Removing a religion's supernatural core is a revealing exercise, especially
when applied to the supposedly 'godless' Buddhism
Julian Baggini Guardian
Thursday 9 February 2012 12.05 GMT
A recurring criticism I've face in this series is that I talk about religion but focus almost exclusively on the Judaeo-Christian tradition. In some ways that's fair, but given my concerns are with the broader features of religious belief, not the minutiae of doctrinal differences, I'm pretty confident that all or at least most of my main points apply to the monotheistic religions at least, and many are also relevant to others.
Nonetheless, it is true that several eastern religions look very different indeed, at least superficially. Could it be that those of us with spiritual urges unable to get any satisfaction from the Abrahamic faiths should head east in search of enlightenment?
Many certainly find it appealing, with Buddhism especially tempting. One of the main reasons is that there is a widespread belief that it is more of a philosophy than a religion, and that being without God, it requires us to buy into fewer – perhaps even none – supernatural beliefs than Christianity, Judaism or Islam.
It came home to me when I visited the first Tibetan Buddhist centre to be established in the west, Kagyu Samye Ling in Dumfriesshire. It was dismaying enough to find electric-powered prayer wheels, but much worse to discover that for a minimum donation of £500 you can have your remains buried in the Stupa, which is supposed to contain a grain of the Buddha's bone. The ceremony that accompanies the placing of the remains involves "empowerments and prayers for purification and blessing of the ashes (Ru cho) with three days of prayers for the dead, and for dispelling of obstacles, called a Drupcho". This is "the appropriate procedure for ensuring a good rebirth".
Buddhism emerged out of the same Vedic tradition as the polytheistic Hinduism, which is rich in supernatural thinking. From this, Buddhism inherited a number of beliefs that are starkly at odds with naturalistic thinking. The most obvious of these is karma. I've heard Hindus, Buddhists and Hare Krishnas bravely try to insist that karma is an entirely scientific principle, being "simply the extension of Newton's law" that "for every action there is an equal and opposite reaction". But this is grasping at straws: Newton's three laws of motion concern the conservation of energy in a physical system and can only be extended to morality by either analogy or wild distortion.
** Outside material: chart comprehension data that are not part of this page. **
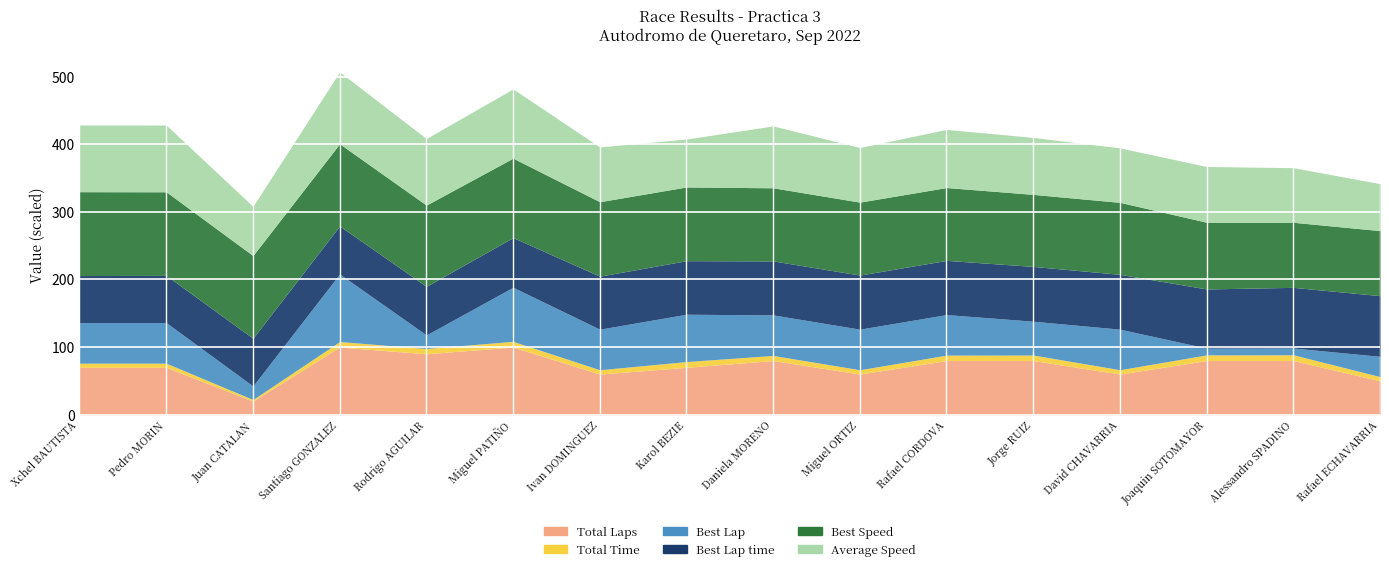

What is the label of the 15th point from the right?

Pedro MORIN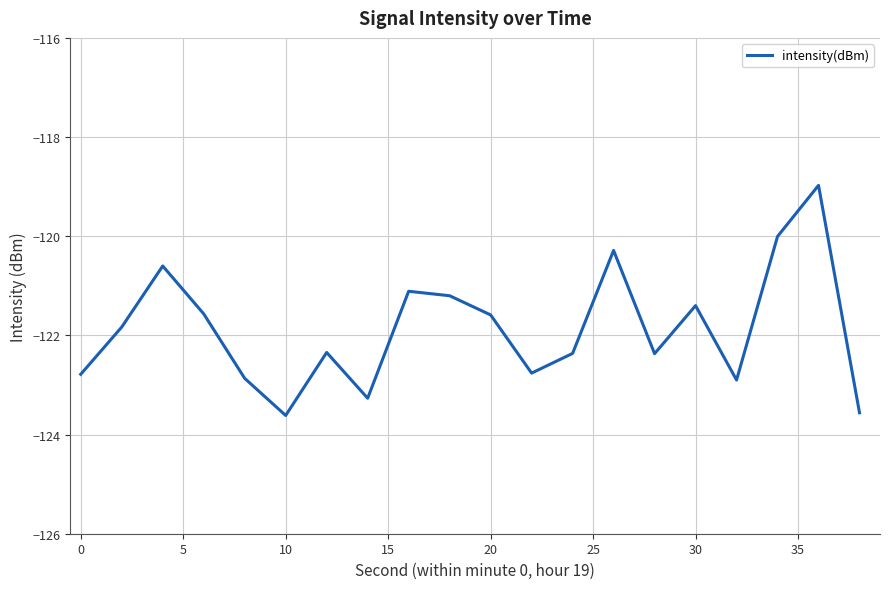

What is the maximum value shown in the chart?

-119.0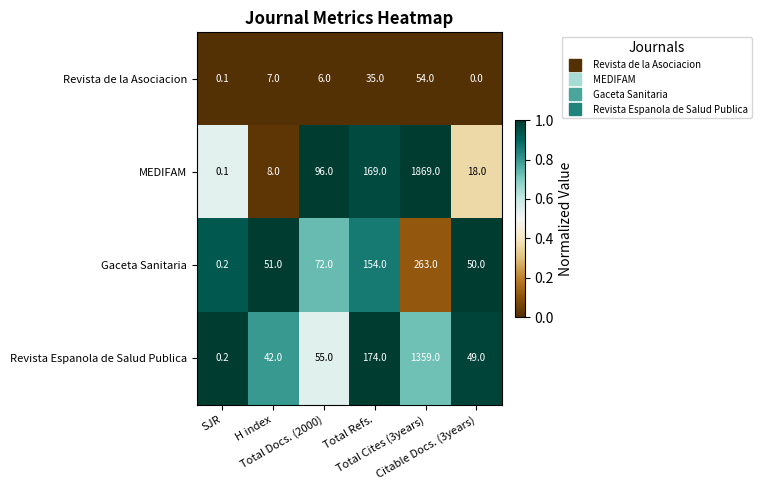

Which category has the highest value across all series?

Total Cites (3years)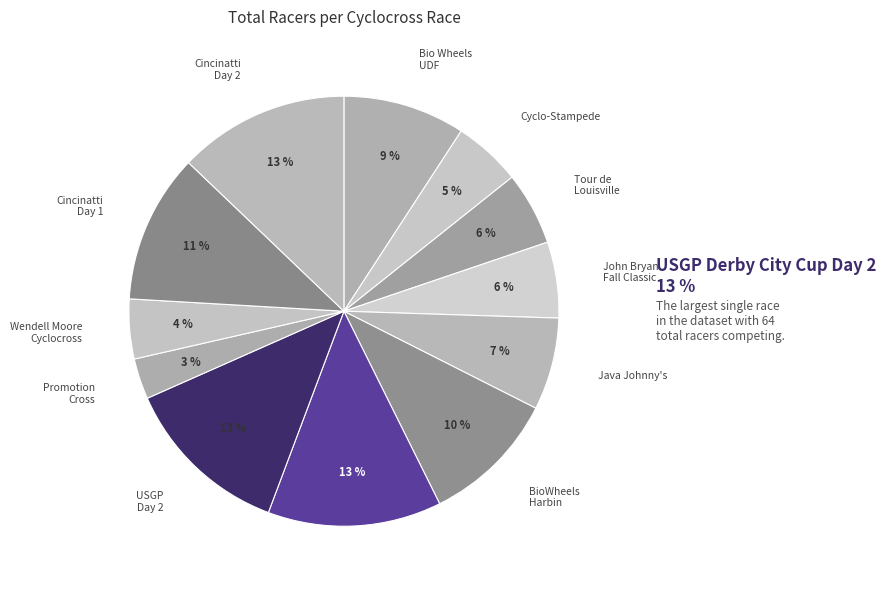

How many segments does this pie chart have?

12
There is no escaping the fact that Buddhism is full of, as the philosopher Owen Flanagan put it, "superstitious nonsense" and "hocus pocus". Yet Flanagan has written a brilliant book in which he asks the question of what we have left if Buddhism is stripped of its supernatural elements, "naturalised, tamed, and made compatible with a philosophy that is empirically responsible, and that does not embrace the low epistemic standards that permit all manner of superstition and nonsense, sometimes moral evil as well, in the name of tolerance". This would not be "authentic" Buddhism, and Flanagan says he doesn't much care if we don't call it Buddhism at all. But it could it be a coherent life-view nonetheless?
Flanagan's slightly tentative conclusion is that it can. And this is what I think makes it different to many other religions. Take away the empty tomb and Christ is just a moral teacher. Take away Gabriel revealing God's exact words to Mohammed in the Qur'an and you're left with a deluded or deluding cult leader. Take away karma, rebirth, nirvana, deities, oracles, reincarnated lamas and the like for Buddhism, however, and you still have a set of beliefs and practices to cultivate detachment from the impermanent material world and teach virtues such as compassion and mindfulness.
But here's the rub. The reason Buddhism can be so naturalised is because, stripped of its supernatural elements, its core teachings can be giving a sound, secular philosophical interpretation. In other words, it becomes a religion acceptable to the contemporary, naturalistic mind only when it ceases to be a religion.
You might think this begs the question as to whether religion has to be defined in terms of having a supernatural element. I don't think it does. If a world-view is entirely describable without loss in atheistic, secular terms, then there is nothing of substance you add to the understanding of it by describing it as religious. An adjective that fails to describe anything should not be used.
The border between the natural and the supernatural, religion and philosophy, may not always be clear. But there are lines and we should know and accept which side of it we are on.